IPG Photonics Corporation (IPGP)

Solvency ratios

Dec 31, 2024 Sep 30, 2024 Jun 30, 2024 Mar 31, 2024 Dec 31, 2023 Sep 30, 2023 Jun 30, 2023 Mar 31, 2023 Dec 31, 2022 Sep 30, 2022 Jun 30, 2022 Mar 31, 2022 Dec 31, 2021 Sep 30, 2021 Jun 30, 2021 Mar 31, 2021 Dec 31, 2020 Sep 30, 2020 Jun 30, 2020 Mar 31, 2020
Debt-to-assets ratio 0.00 0.00 0.00 0.00 0.00 0.00 0.00 0.00 0.00 0.00 0.00 0.00 0.00 0.00 0.00 0.00 0.00 0.00 0.00 0.00
Debt-to-capital ratio 0.00 0.00 0.00 0.00 0.00 0.00 0.00 0.00 0.00 0.00 0.00 0.00 0.00 0.00 0.00 0.00 0.00 0.00 0.00 0.00
Debt-to-equity ratio 0.00 0.00 0.00 0.00 0.00 0.00 0.00 0.00 0.00 0.00 0.00 0.00 0.00 0.00 0.00 0.00 0.00 0.00 0.00 0.00
Financial leverage ratio 1.13 1.11 1.11 1.11 1.12 1.12 1.12 1.14 1.15 1.15 1.16 1.14 1.15 1.15 1.14 1.13 1.13 1.13 1.13 1.14

IPG Photonics Corporation has consistently maintained a strong solvency position over the reviewed period, as evidenced by its consistently low debt-to-assets, debt-to-capital, and debt-to-equity ratios, all of which have remained at 0.00. This indicates that the company has minimal debt relative to its assets, capital, and equity.

Furthermore, the financial leverage ratio has shown some fluctuation but generally remained around the 1.1 to 1.2 range, reflecting a moderate level of financial leverage. This suggests that IPG Photonics has effectively managed its debt levels and has not been overly reliant on debt financing to support its operations.

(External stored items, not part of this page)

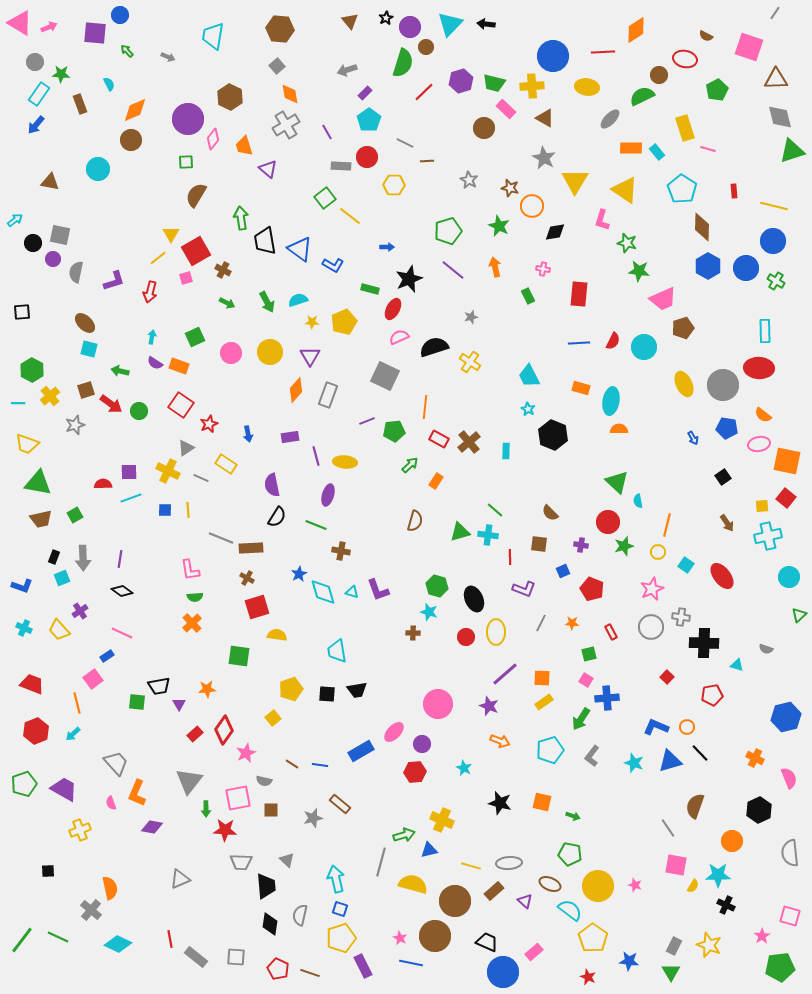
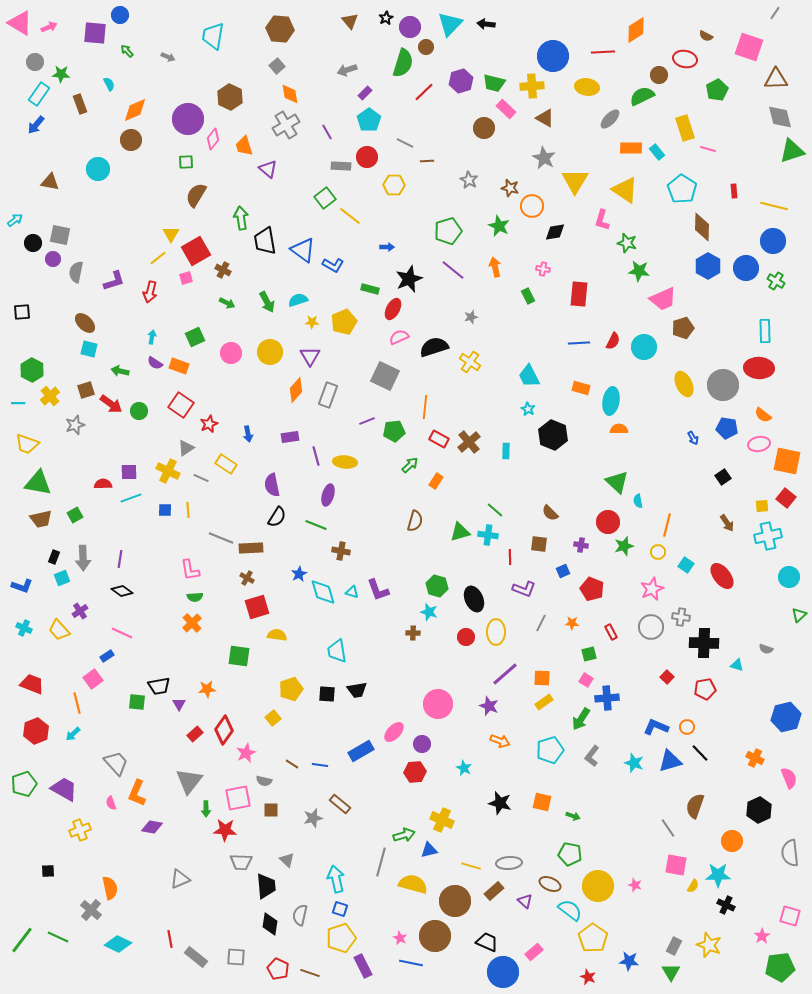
blue triangle at (300, 249): moved 3 px right, 1 px down
red pentagon at (712, 695): moved 7 px left, 6 px up
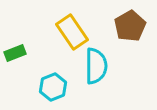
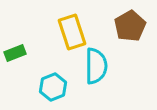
yellow rectangle: rotated 16 degrees clockwise
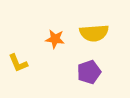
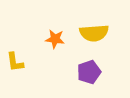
yellow L-shape: moved 3 px left, 1 px up; rotated 15 degrees clockwise
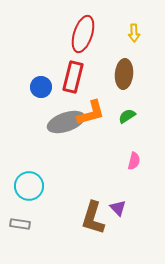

Overall, the solvency ratios indicate that IPG Photonics Corporation has a strong financial position and is well-equipped to meet its financial obligations in the long term.


Coverage ratios

Dec 31, 2024 Sep 30, 2024 Jun 30, 2024 Mar 31, 2024 Dec 31, 2023 Sep 30, 2023 Jun 30, 2023 Mar 31, 2023 Dec 31, 2022 Sep 30, 2022 Jun 30, 2022 Mar 31, 2022 Dec 31, 2021 Sep 30, 2021 Jun 30, 2021 Mar 31, 2021 Dec 31, 2020 Sep 30, 2020 Jun 30, 2020 Mar 31, 2020
Interest coverage 0.87 3.30 3.97 4.54 7.50 6.38 9.67 16.46 55.19 161.47 253.48 195.86 258.95 146.82 80.00 36.92 10.37 9.22 9.81

The interest coverage ratio measures a company's ability to meet its debt obligations by comparing its operating income to its interest expense. A higher ratio indicates a better ability to cover interest expenses.

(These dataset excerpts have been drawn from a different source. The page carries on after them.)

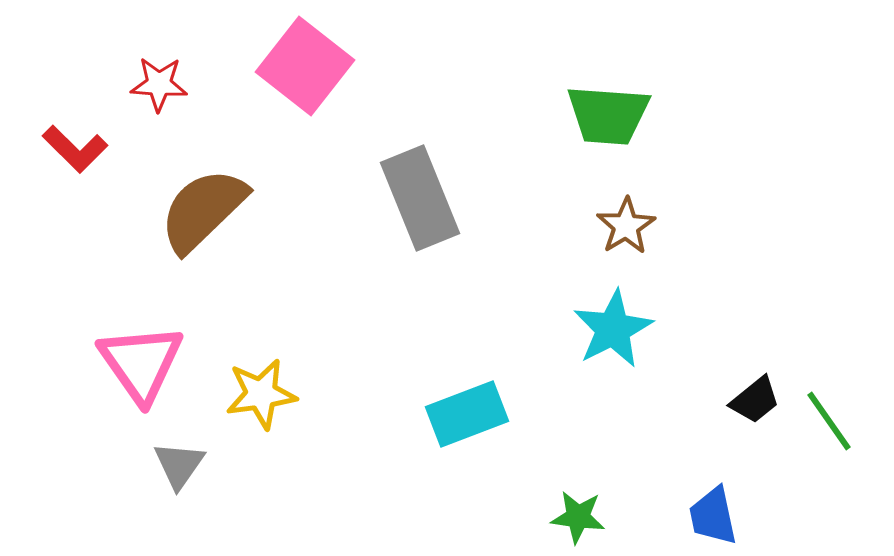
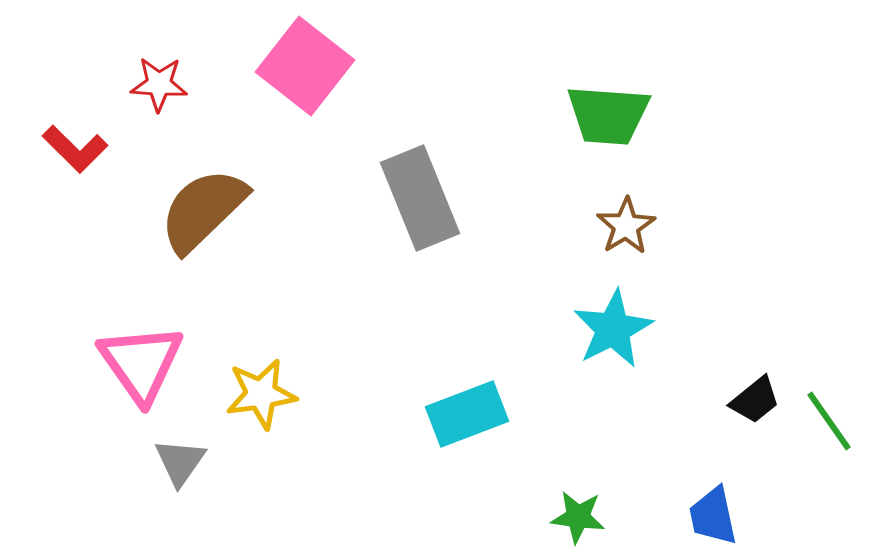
gray triangle: moved 1 px right, 3 px up
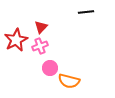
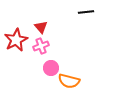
red triangle: rotated 24 degrees counterclockwise
pink cross: moved 1 px right
pink circle: moved 1 px right
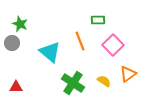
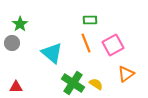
green rectangle: moved 8 px left
green star: rotated 14 degrees clockwise
orange line: moved 6 px right, 2 px down
pink square: rotated 15 degrees clockwise
cyan triangle: moved 2 px right, 1 px down
orange triangle: moved 2 px left
yellow semicircle: moved 8 px left, 3 px down
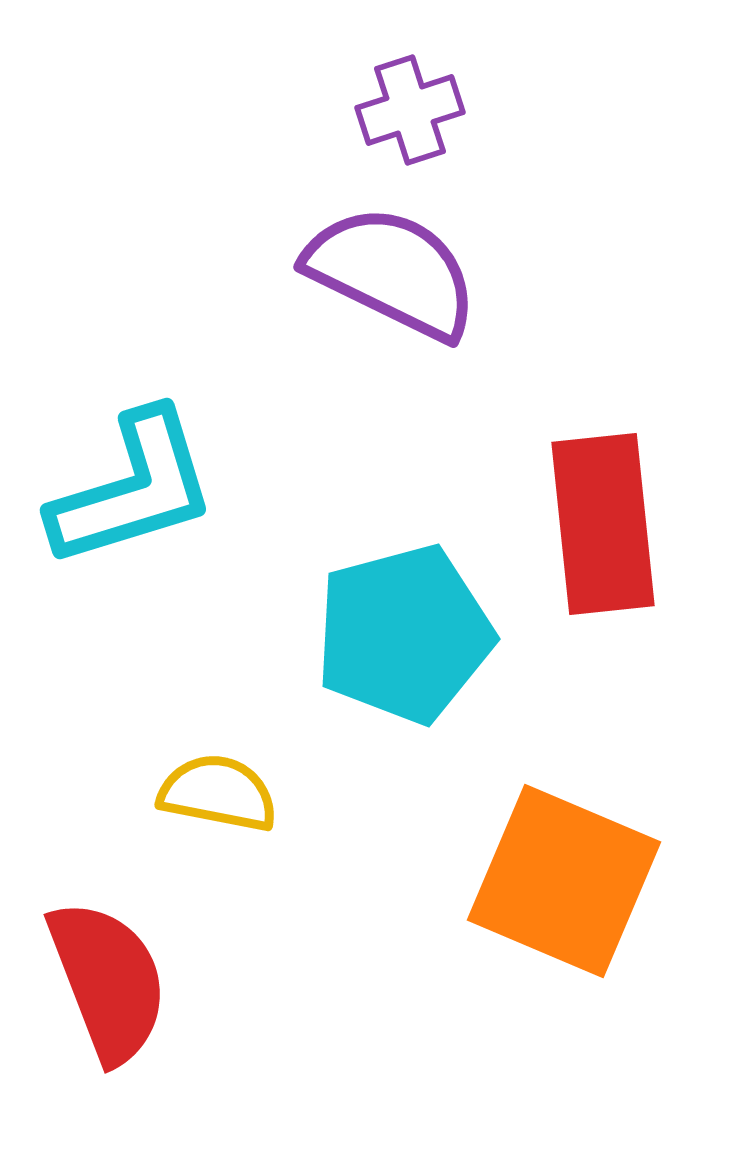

In the case of IPG Photonics Corporation, the interest coverage ratio has fluctuated over the years. From March 31, 2020, to June 30, 2022, the company maintained a healthy interest coverage ratio above 9, indicating a strong ability to cover its interest expenses. The ratio peaked at an impressive 258.95 on September 30, 2021, and remained significantly high until June 30, 2022.

However, starting from September 30, 2022, the interest coverage ratio began to decline, dropping to 0.87 by September 30, 2024. This sharp decrease suggests that the company may be facing challenges in meeting its interest payments with its operating income.

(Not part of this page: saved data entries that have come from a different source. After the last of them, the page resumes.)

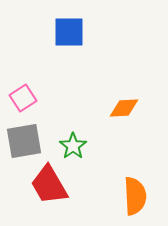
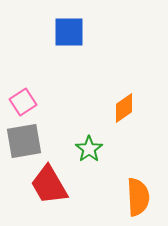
pink square: moved 4 px down
orange diamond: rotated 32 degrees counterclockwise
green star: moved 16 px right, 3 px down
orange semicircle: moved 3 px right, 1 px down
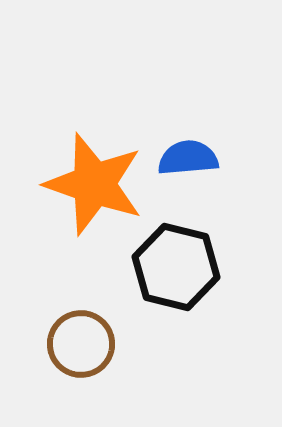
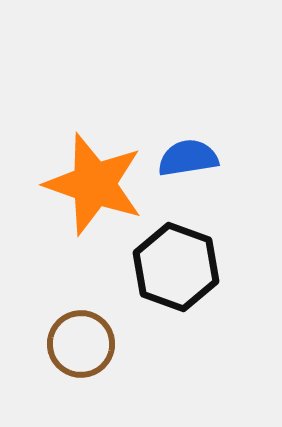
blue semicircle: rotated 4 degrees counterclockwise
black hexagon: rotated 6 degrees clockwise
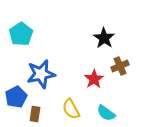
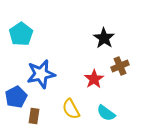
brown rectangle: moved 1 px left, 2 px down
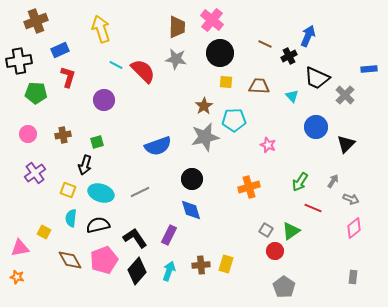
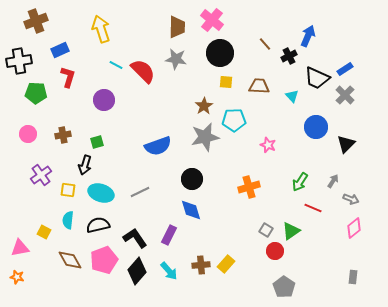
brown line at (265, 44): rotated 24 degrees clockwise
blue rectangle at (369, 69): moved 24 px left; rotated 28 degrees counterclockwise
purple cross at (35, 173): moved 6 px right, 2 px down
yellow square at (68, 190): rotated 14 degrees counterclockwise
cyan semicircle at (71, 218): moved 3 px left, 2 px down
yellow rectangle at (226, 264): rotated 24 degrees clockwise
cyan arrow at (169, 271): rotated 120 degrees clockwise
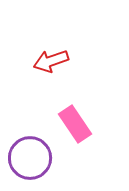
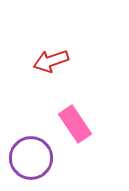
purple circle: moved 1 px right
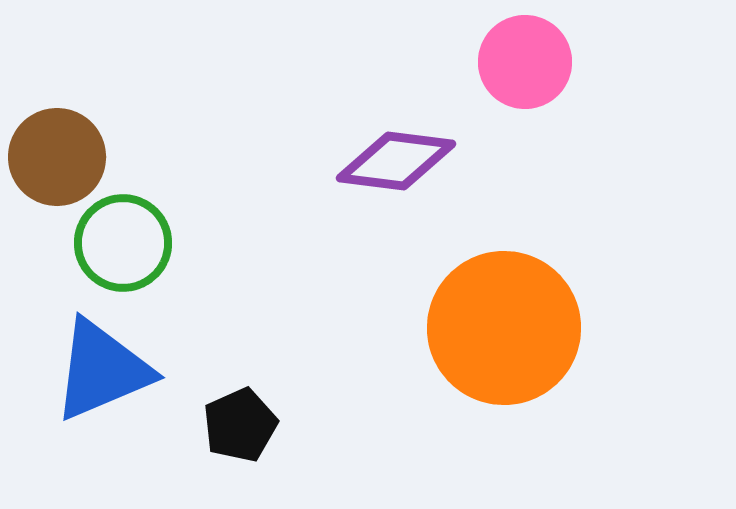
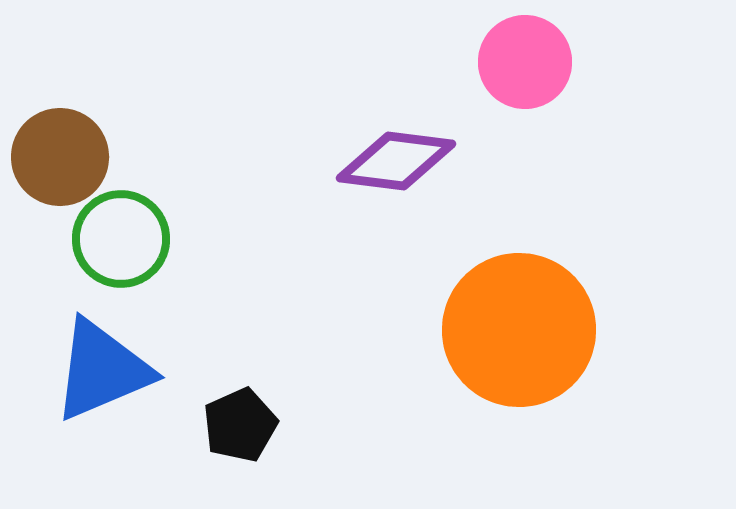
brown circle: moved 3 px right
green circle: moved 2 px left, 4 px up
orange circle: moved 15 px right, 2 px down
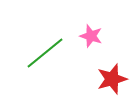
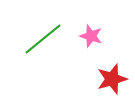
green line: moved 2 px left, 14 px up
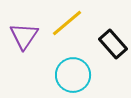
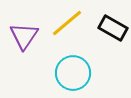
black rectangle: moved 16 px up; rotated 20 degrees counterclockwise
cyan circle: moved 2 px up
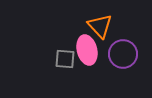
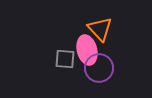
orange triangle: moved 3 px down
purple circle: moved 24 px left, 14 px down
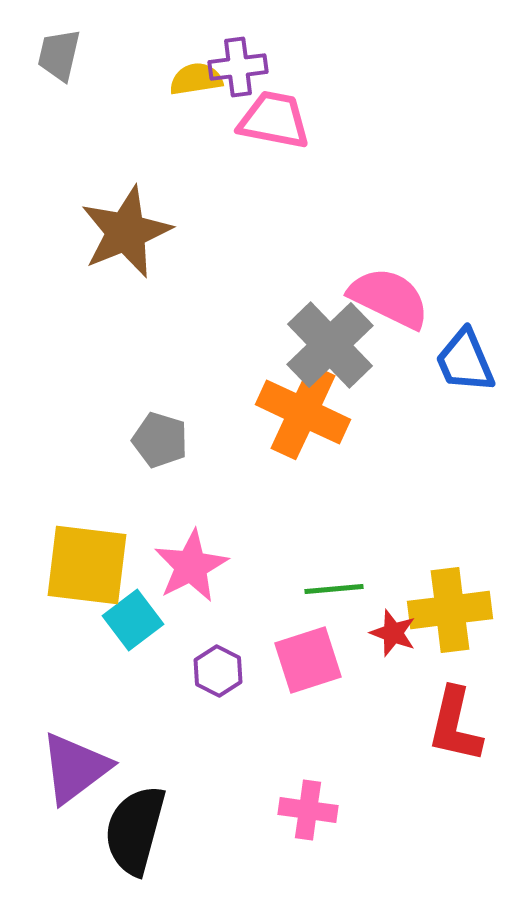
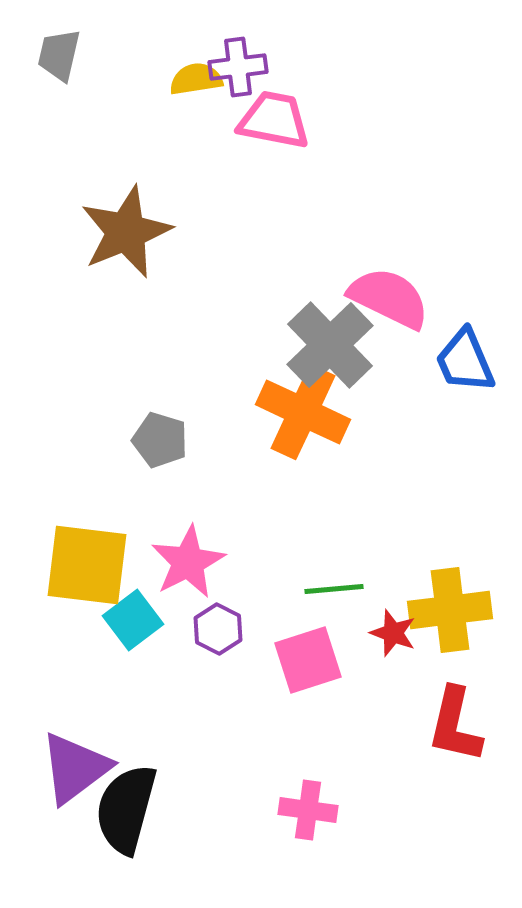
pink star: moved 3 px left, 4 px up
purple hexagon: moved 42 px up
black semicircle: moved 9 px left, 21 px up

It is essential for investors and stakeholders to closely monitor IPG Photonics Corporation's interest coverage ratio to assess its financial health and ability to manage its debt obligations effectively. The declining trend in the interest coverage ratio raises concerns about the company's financial stability and underscores the importance of a thorough financial analysis.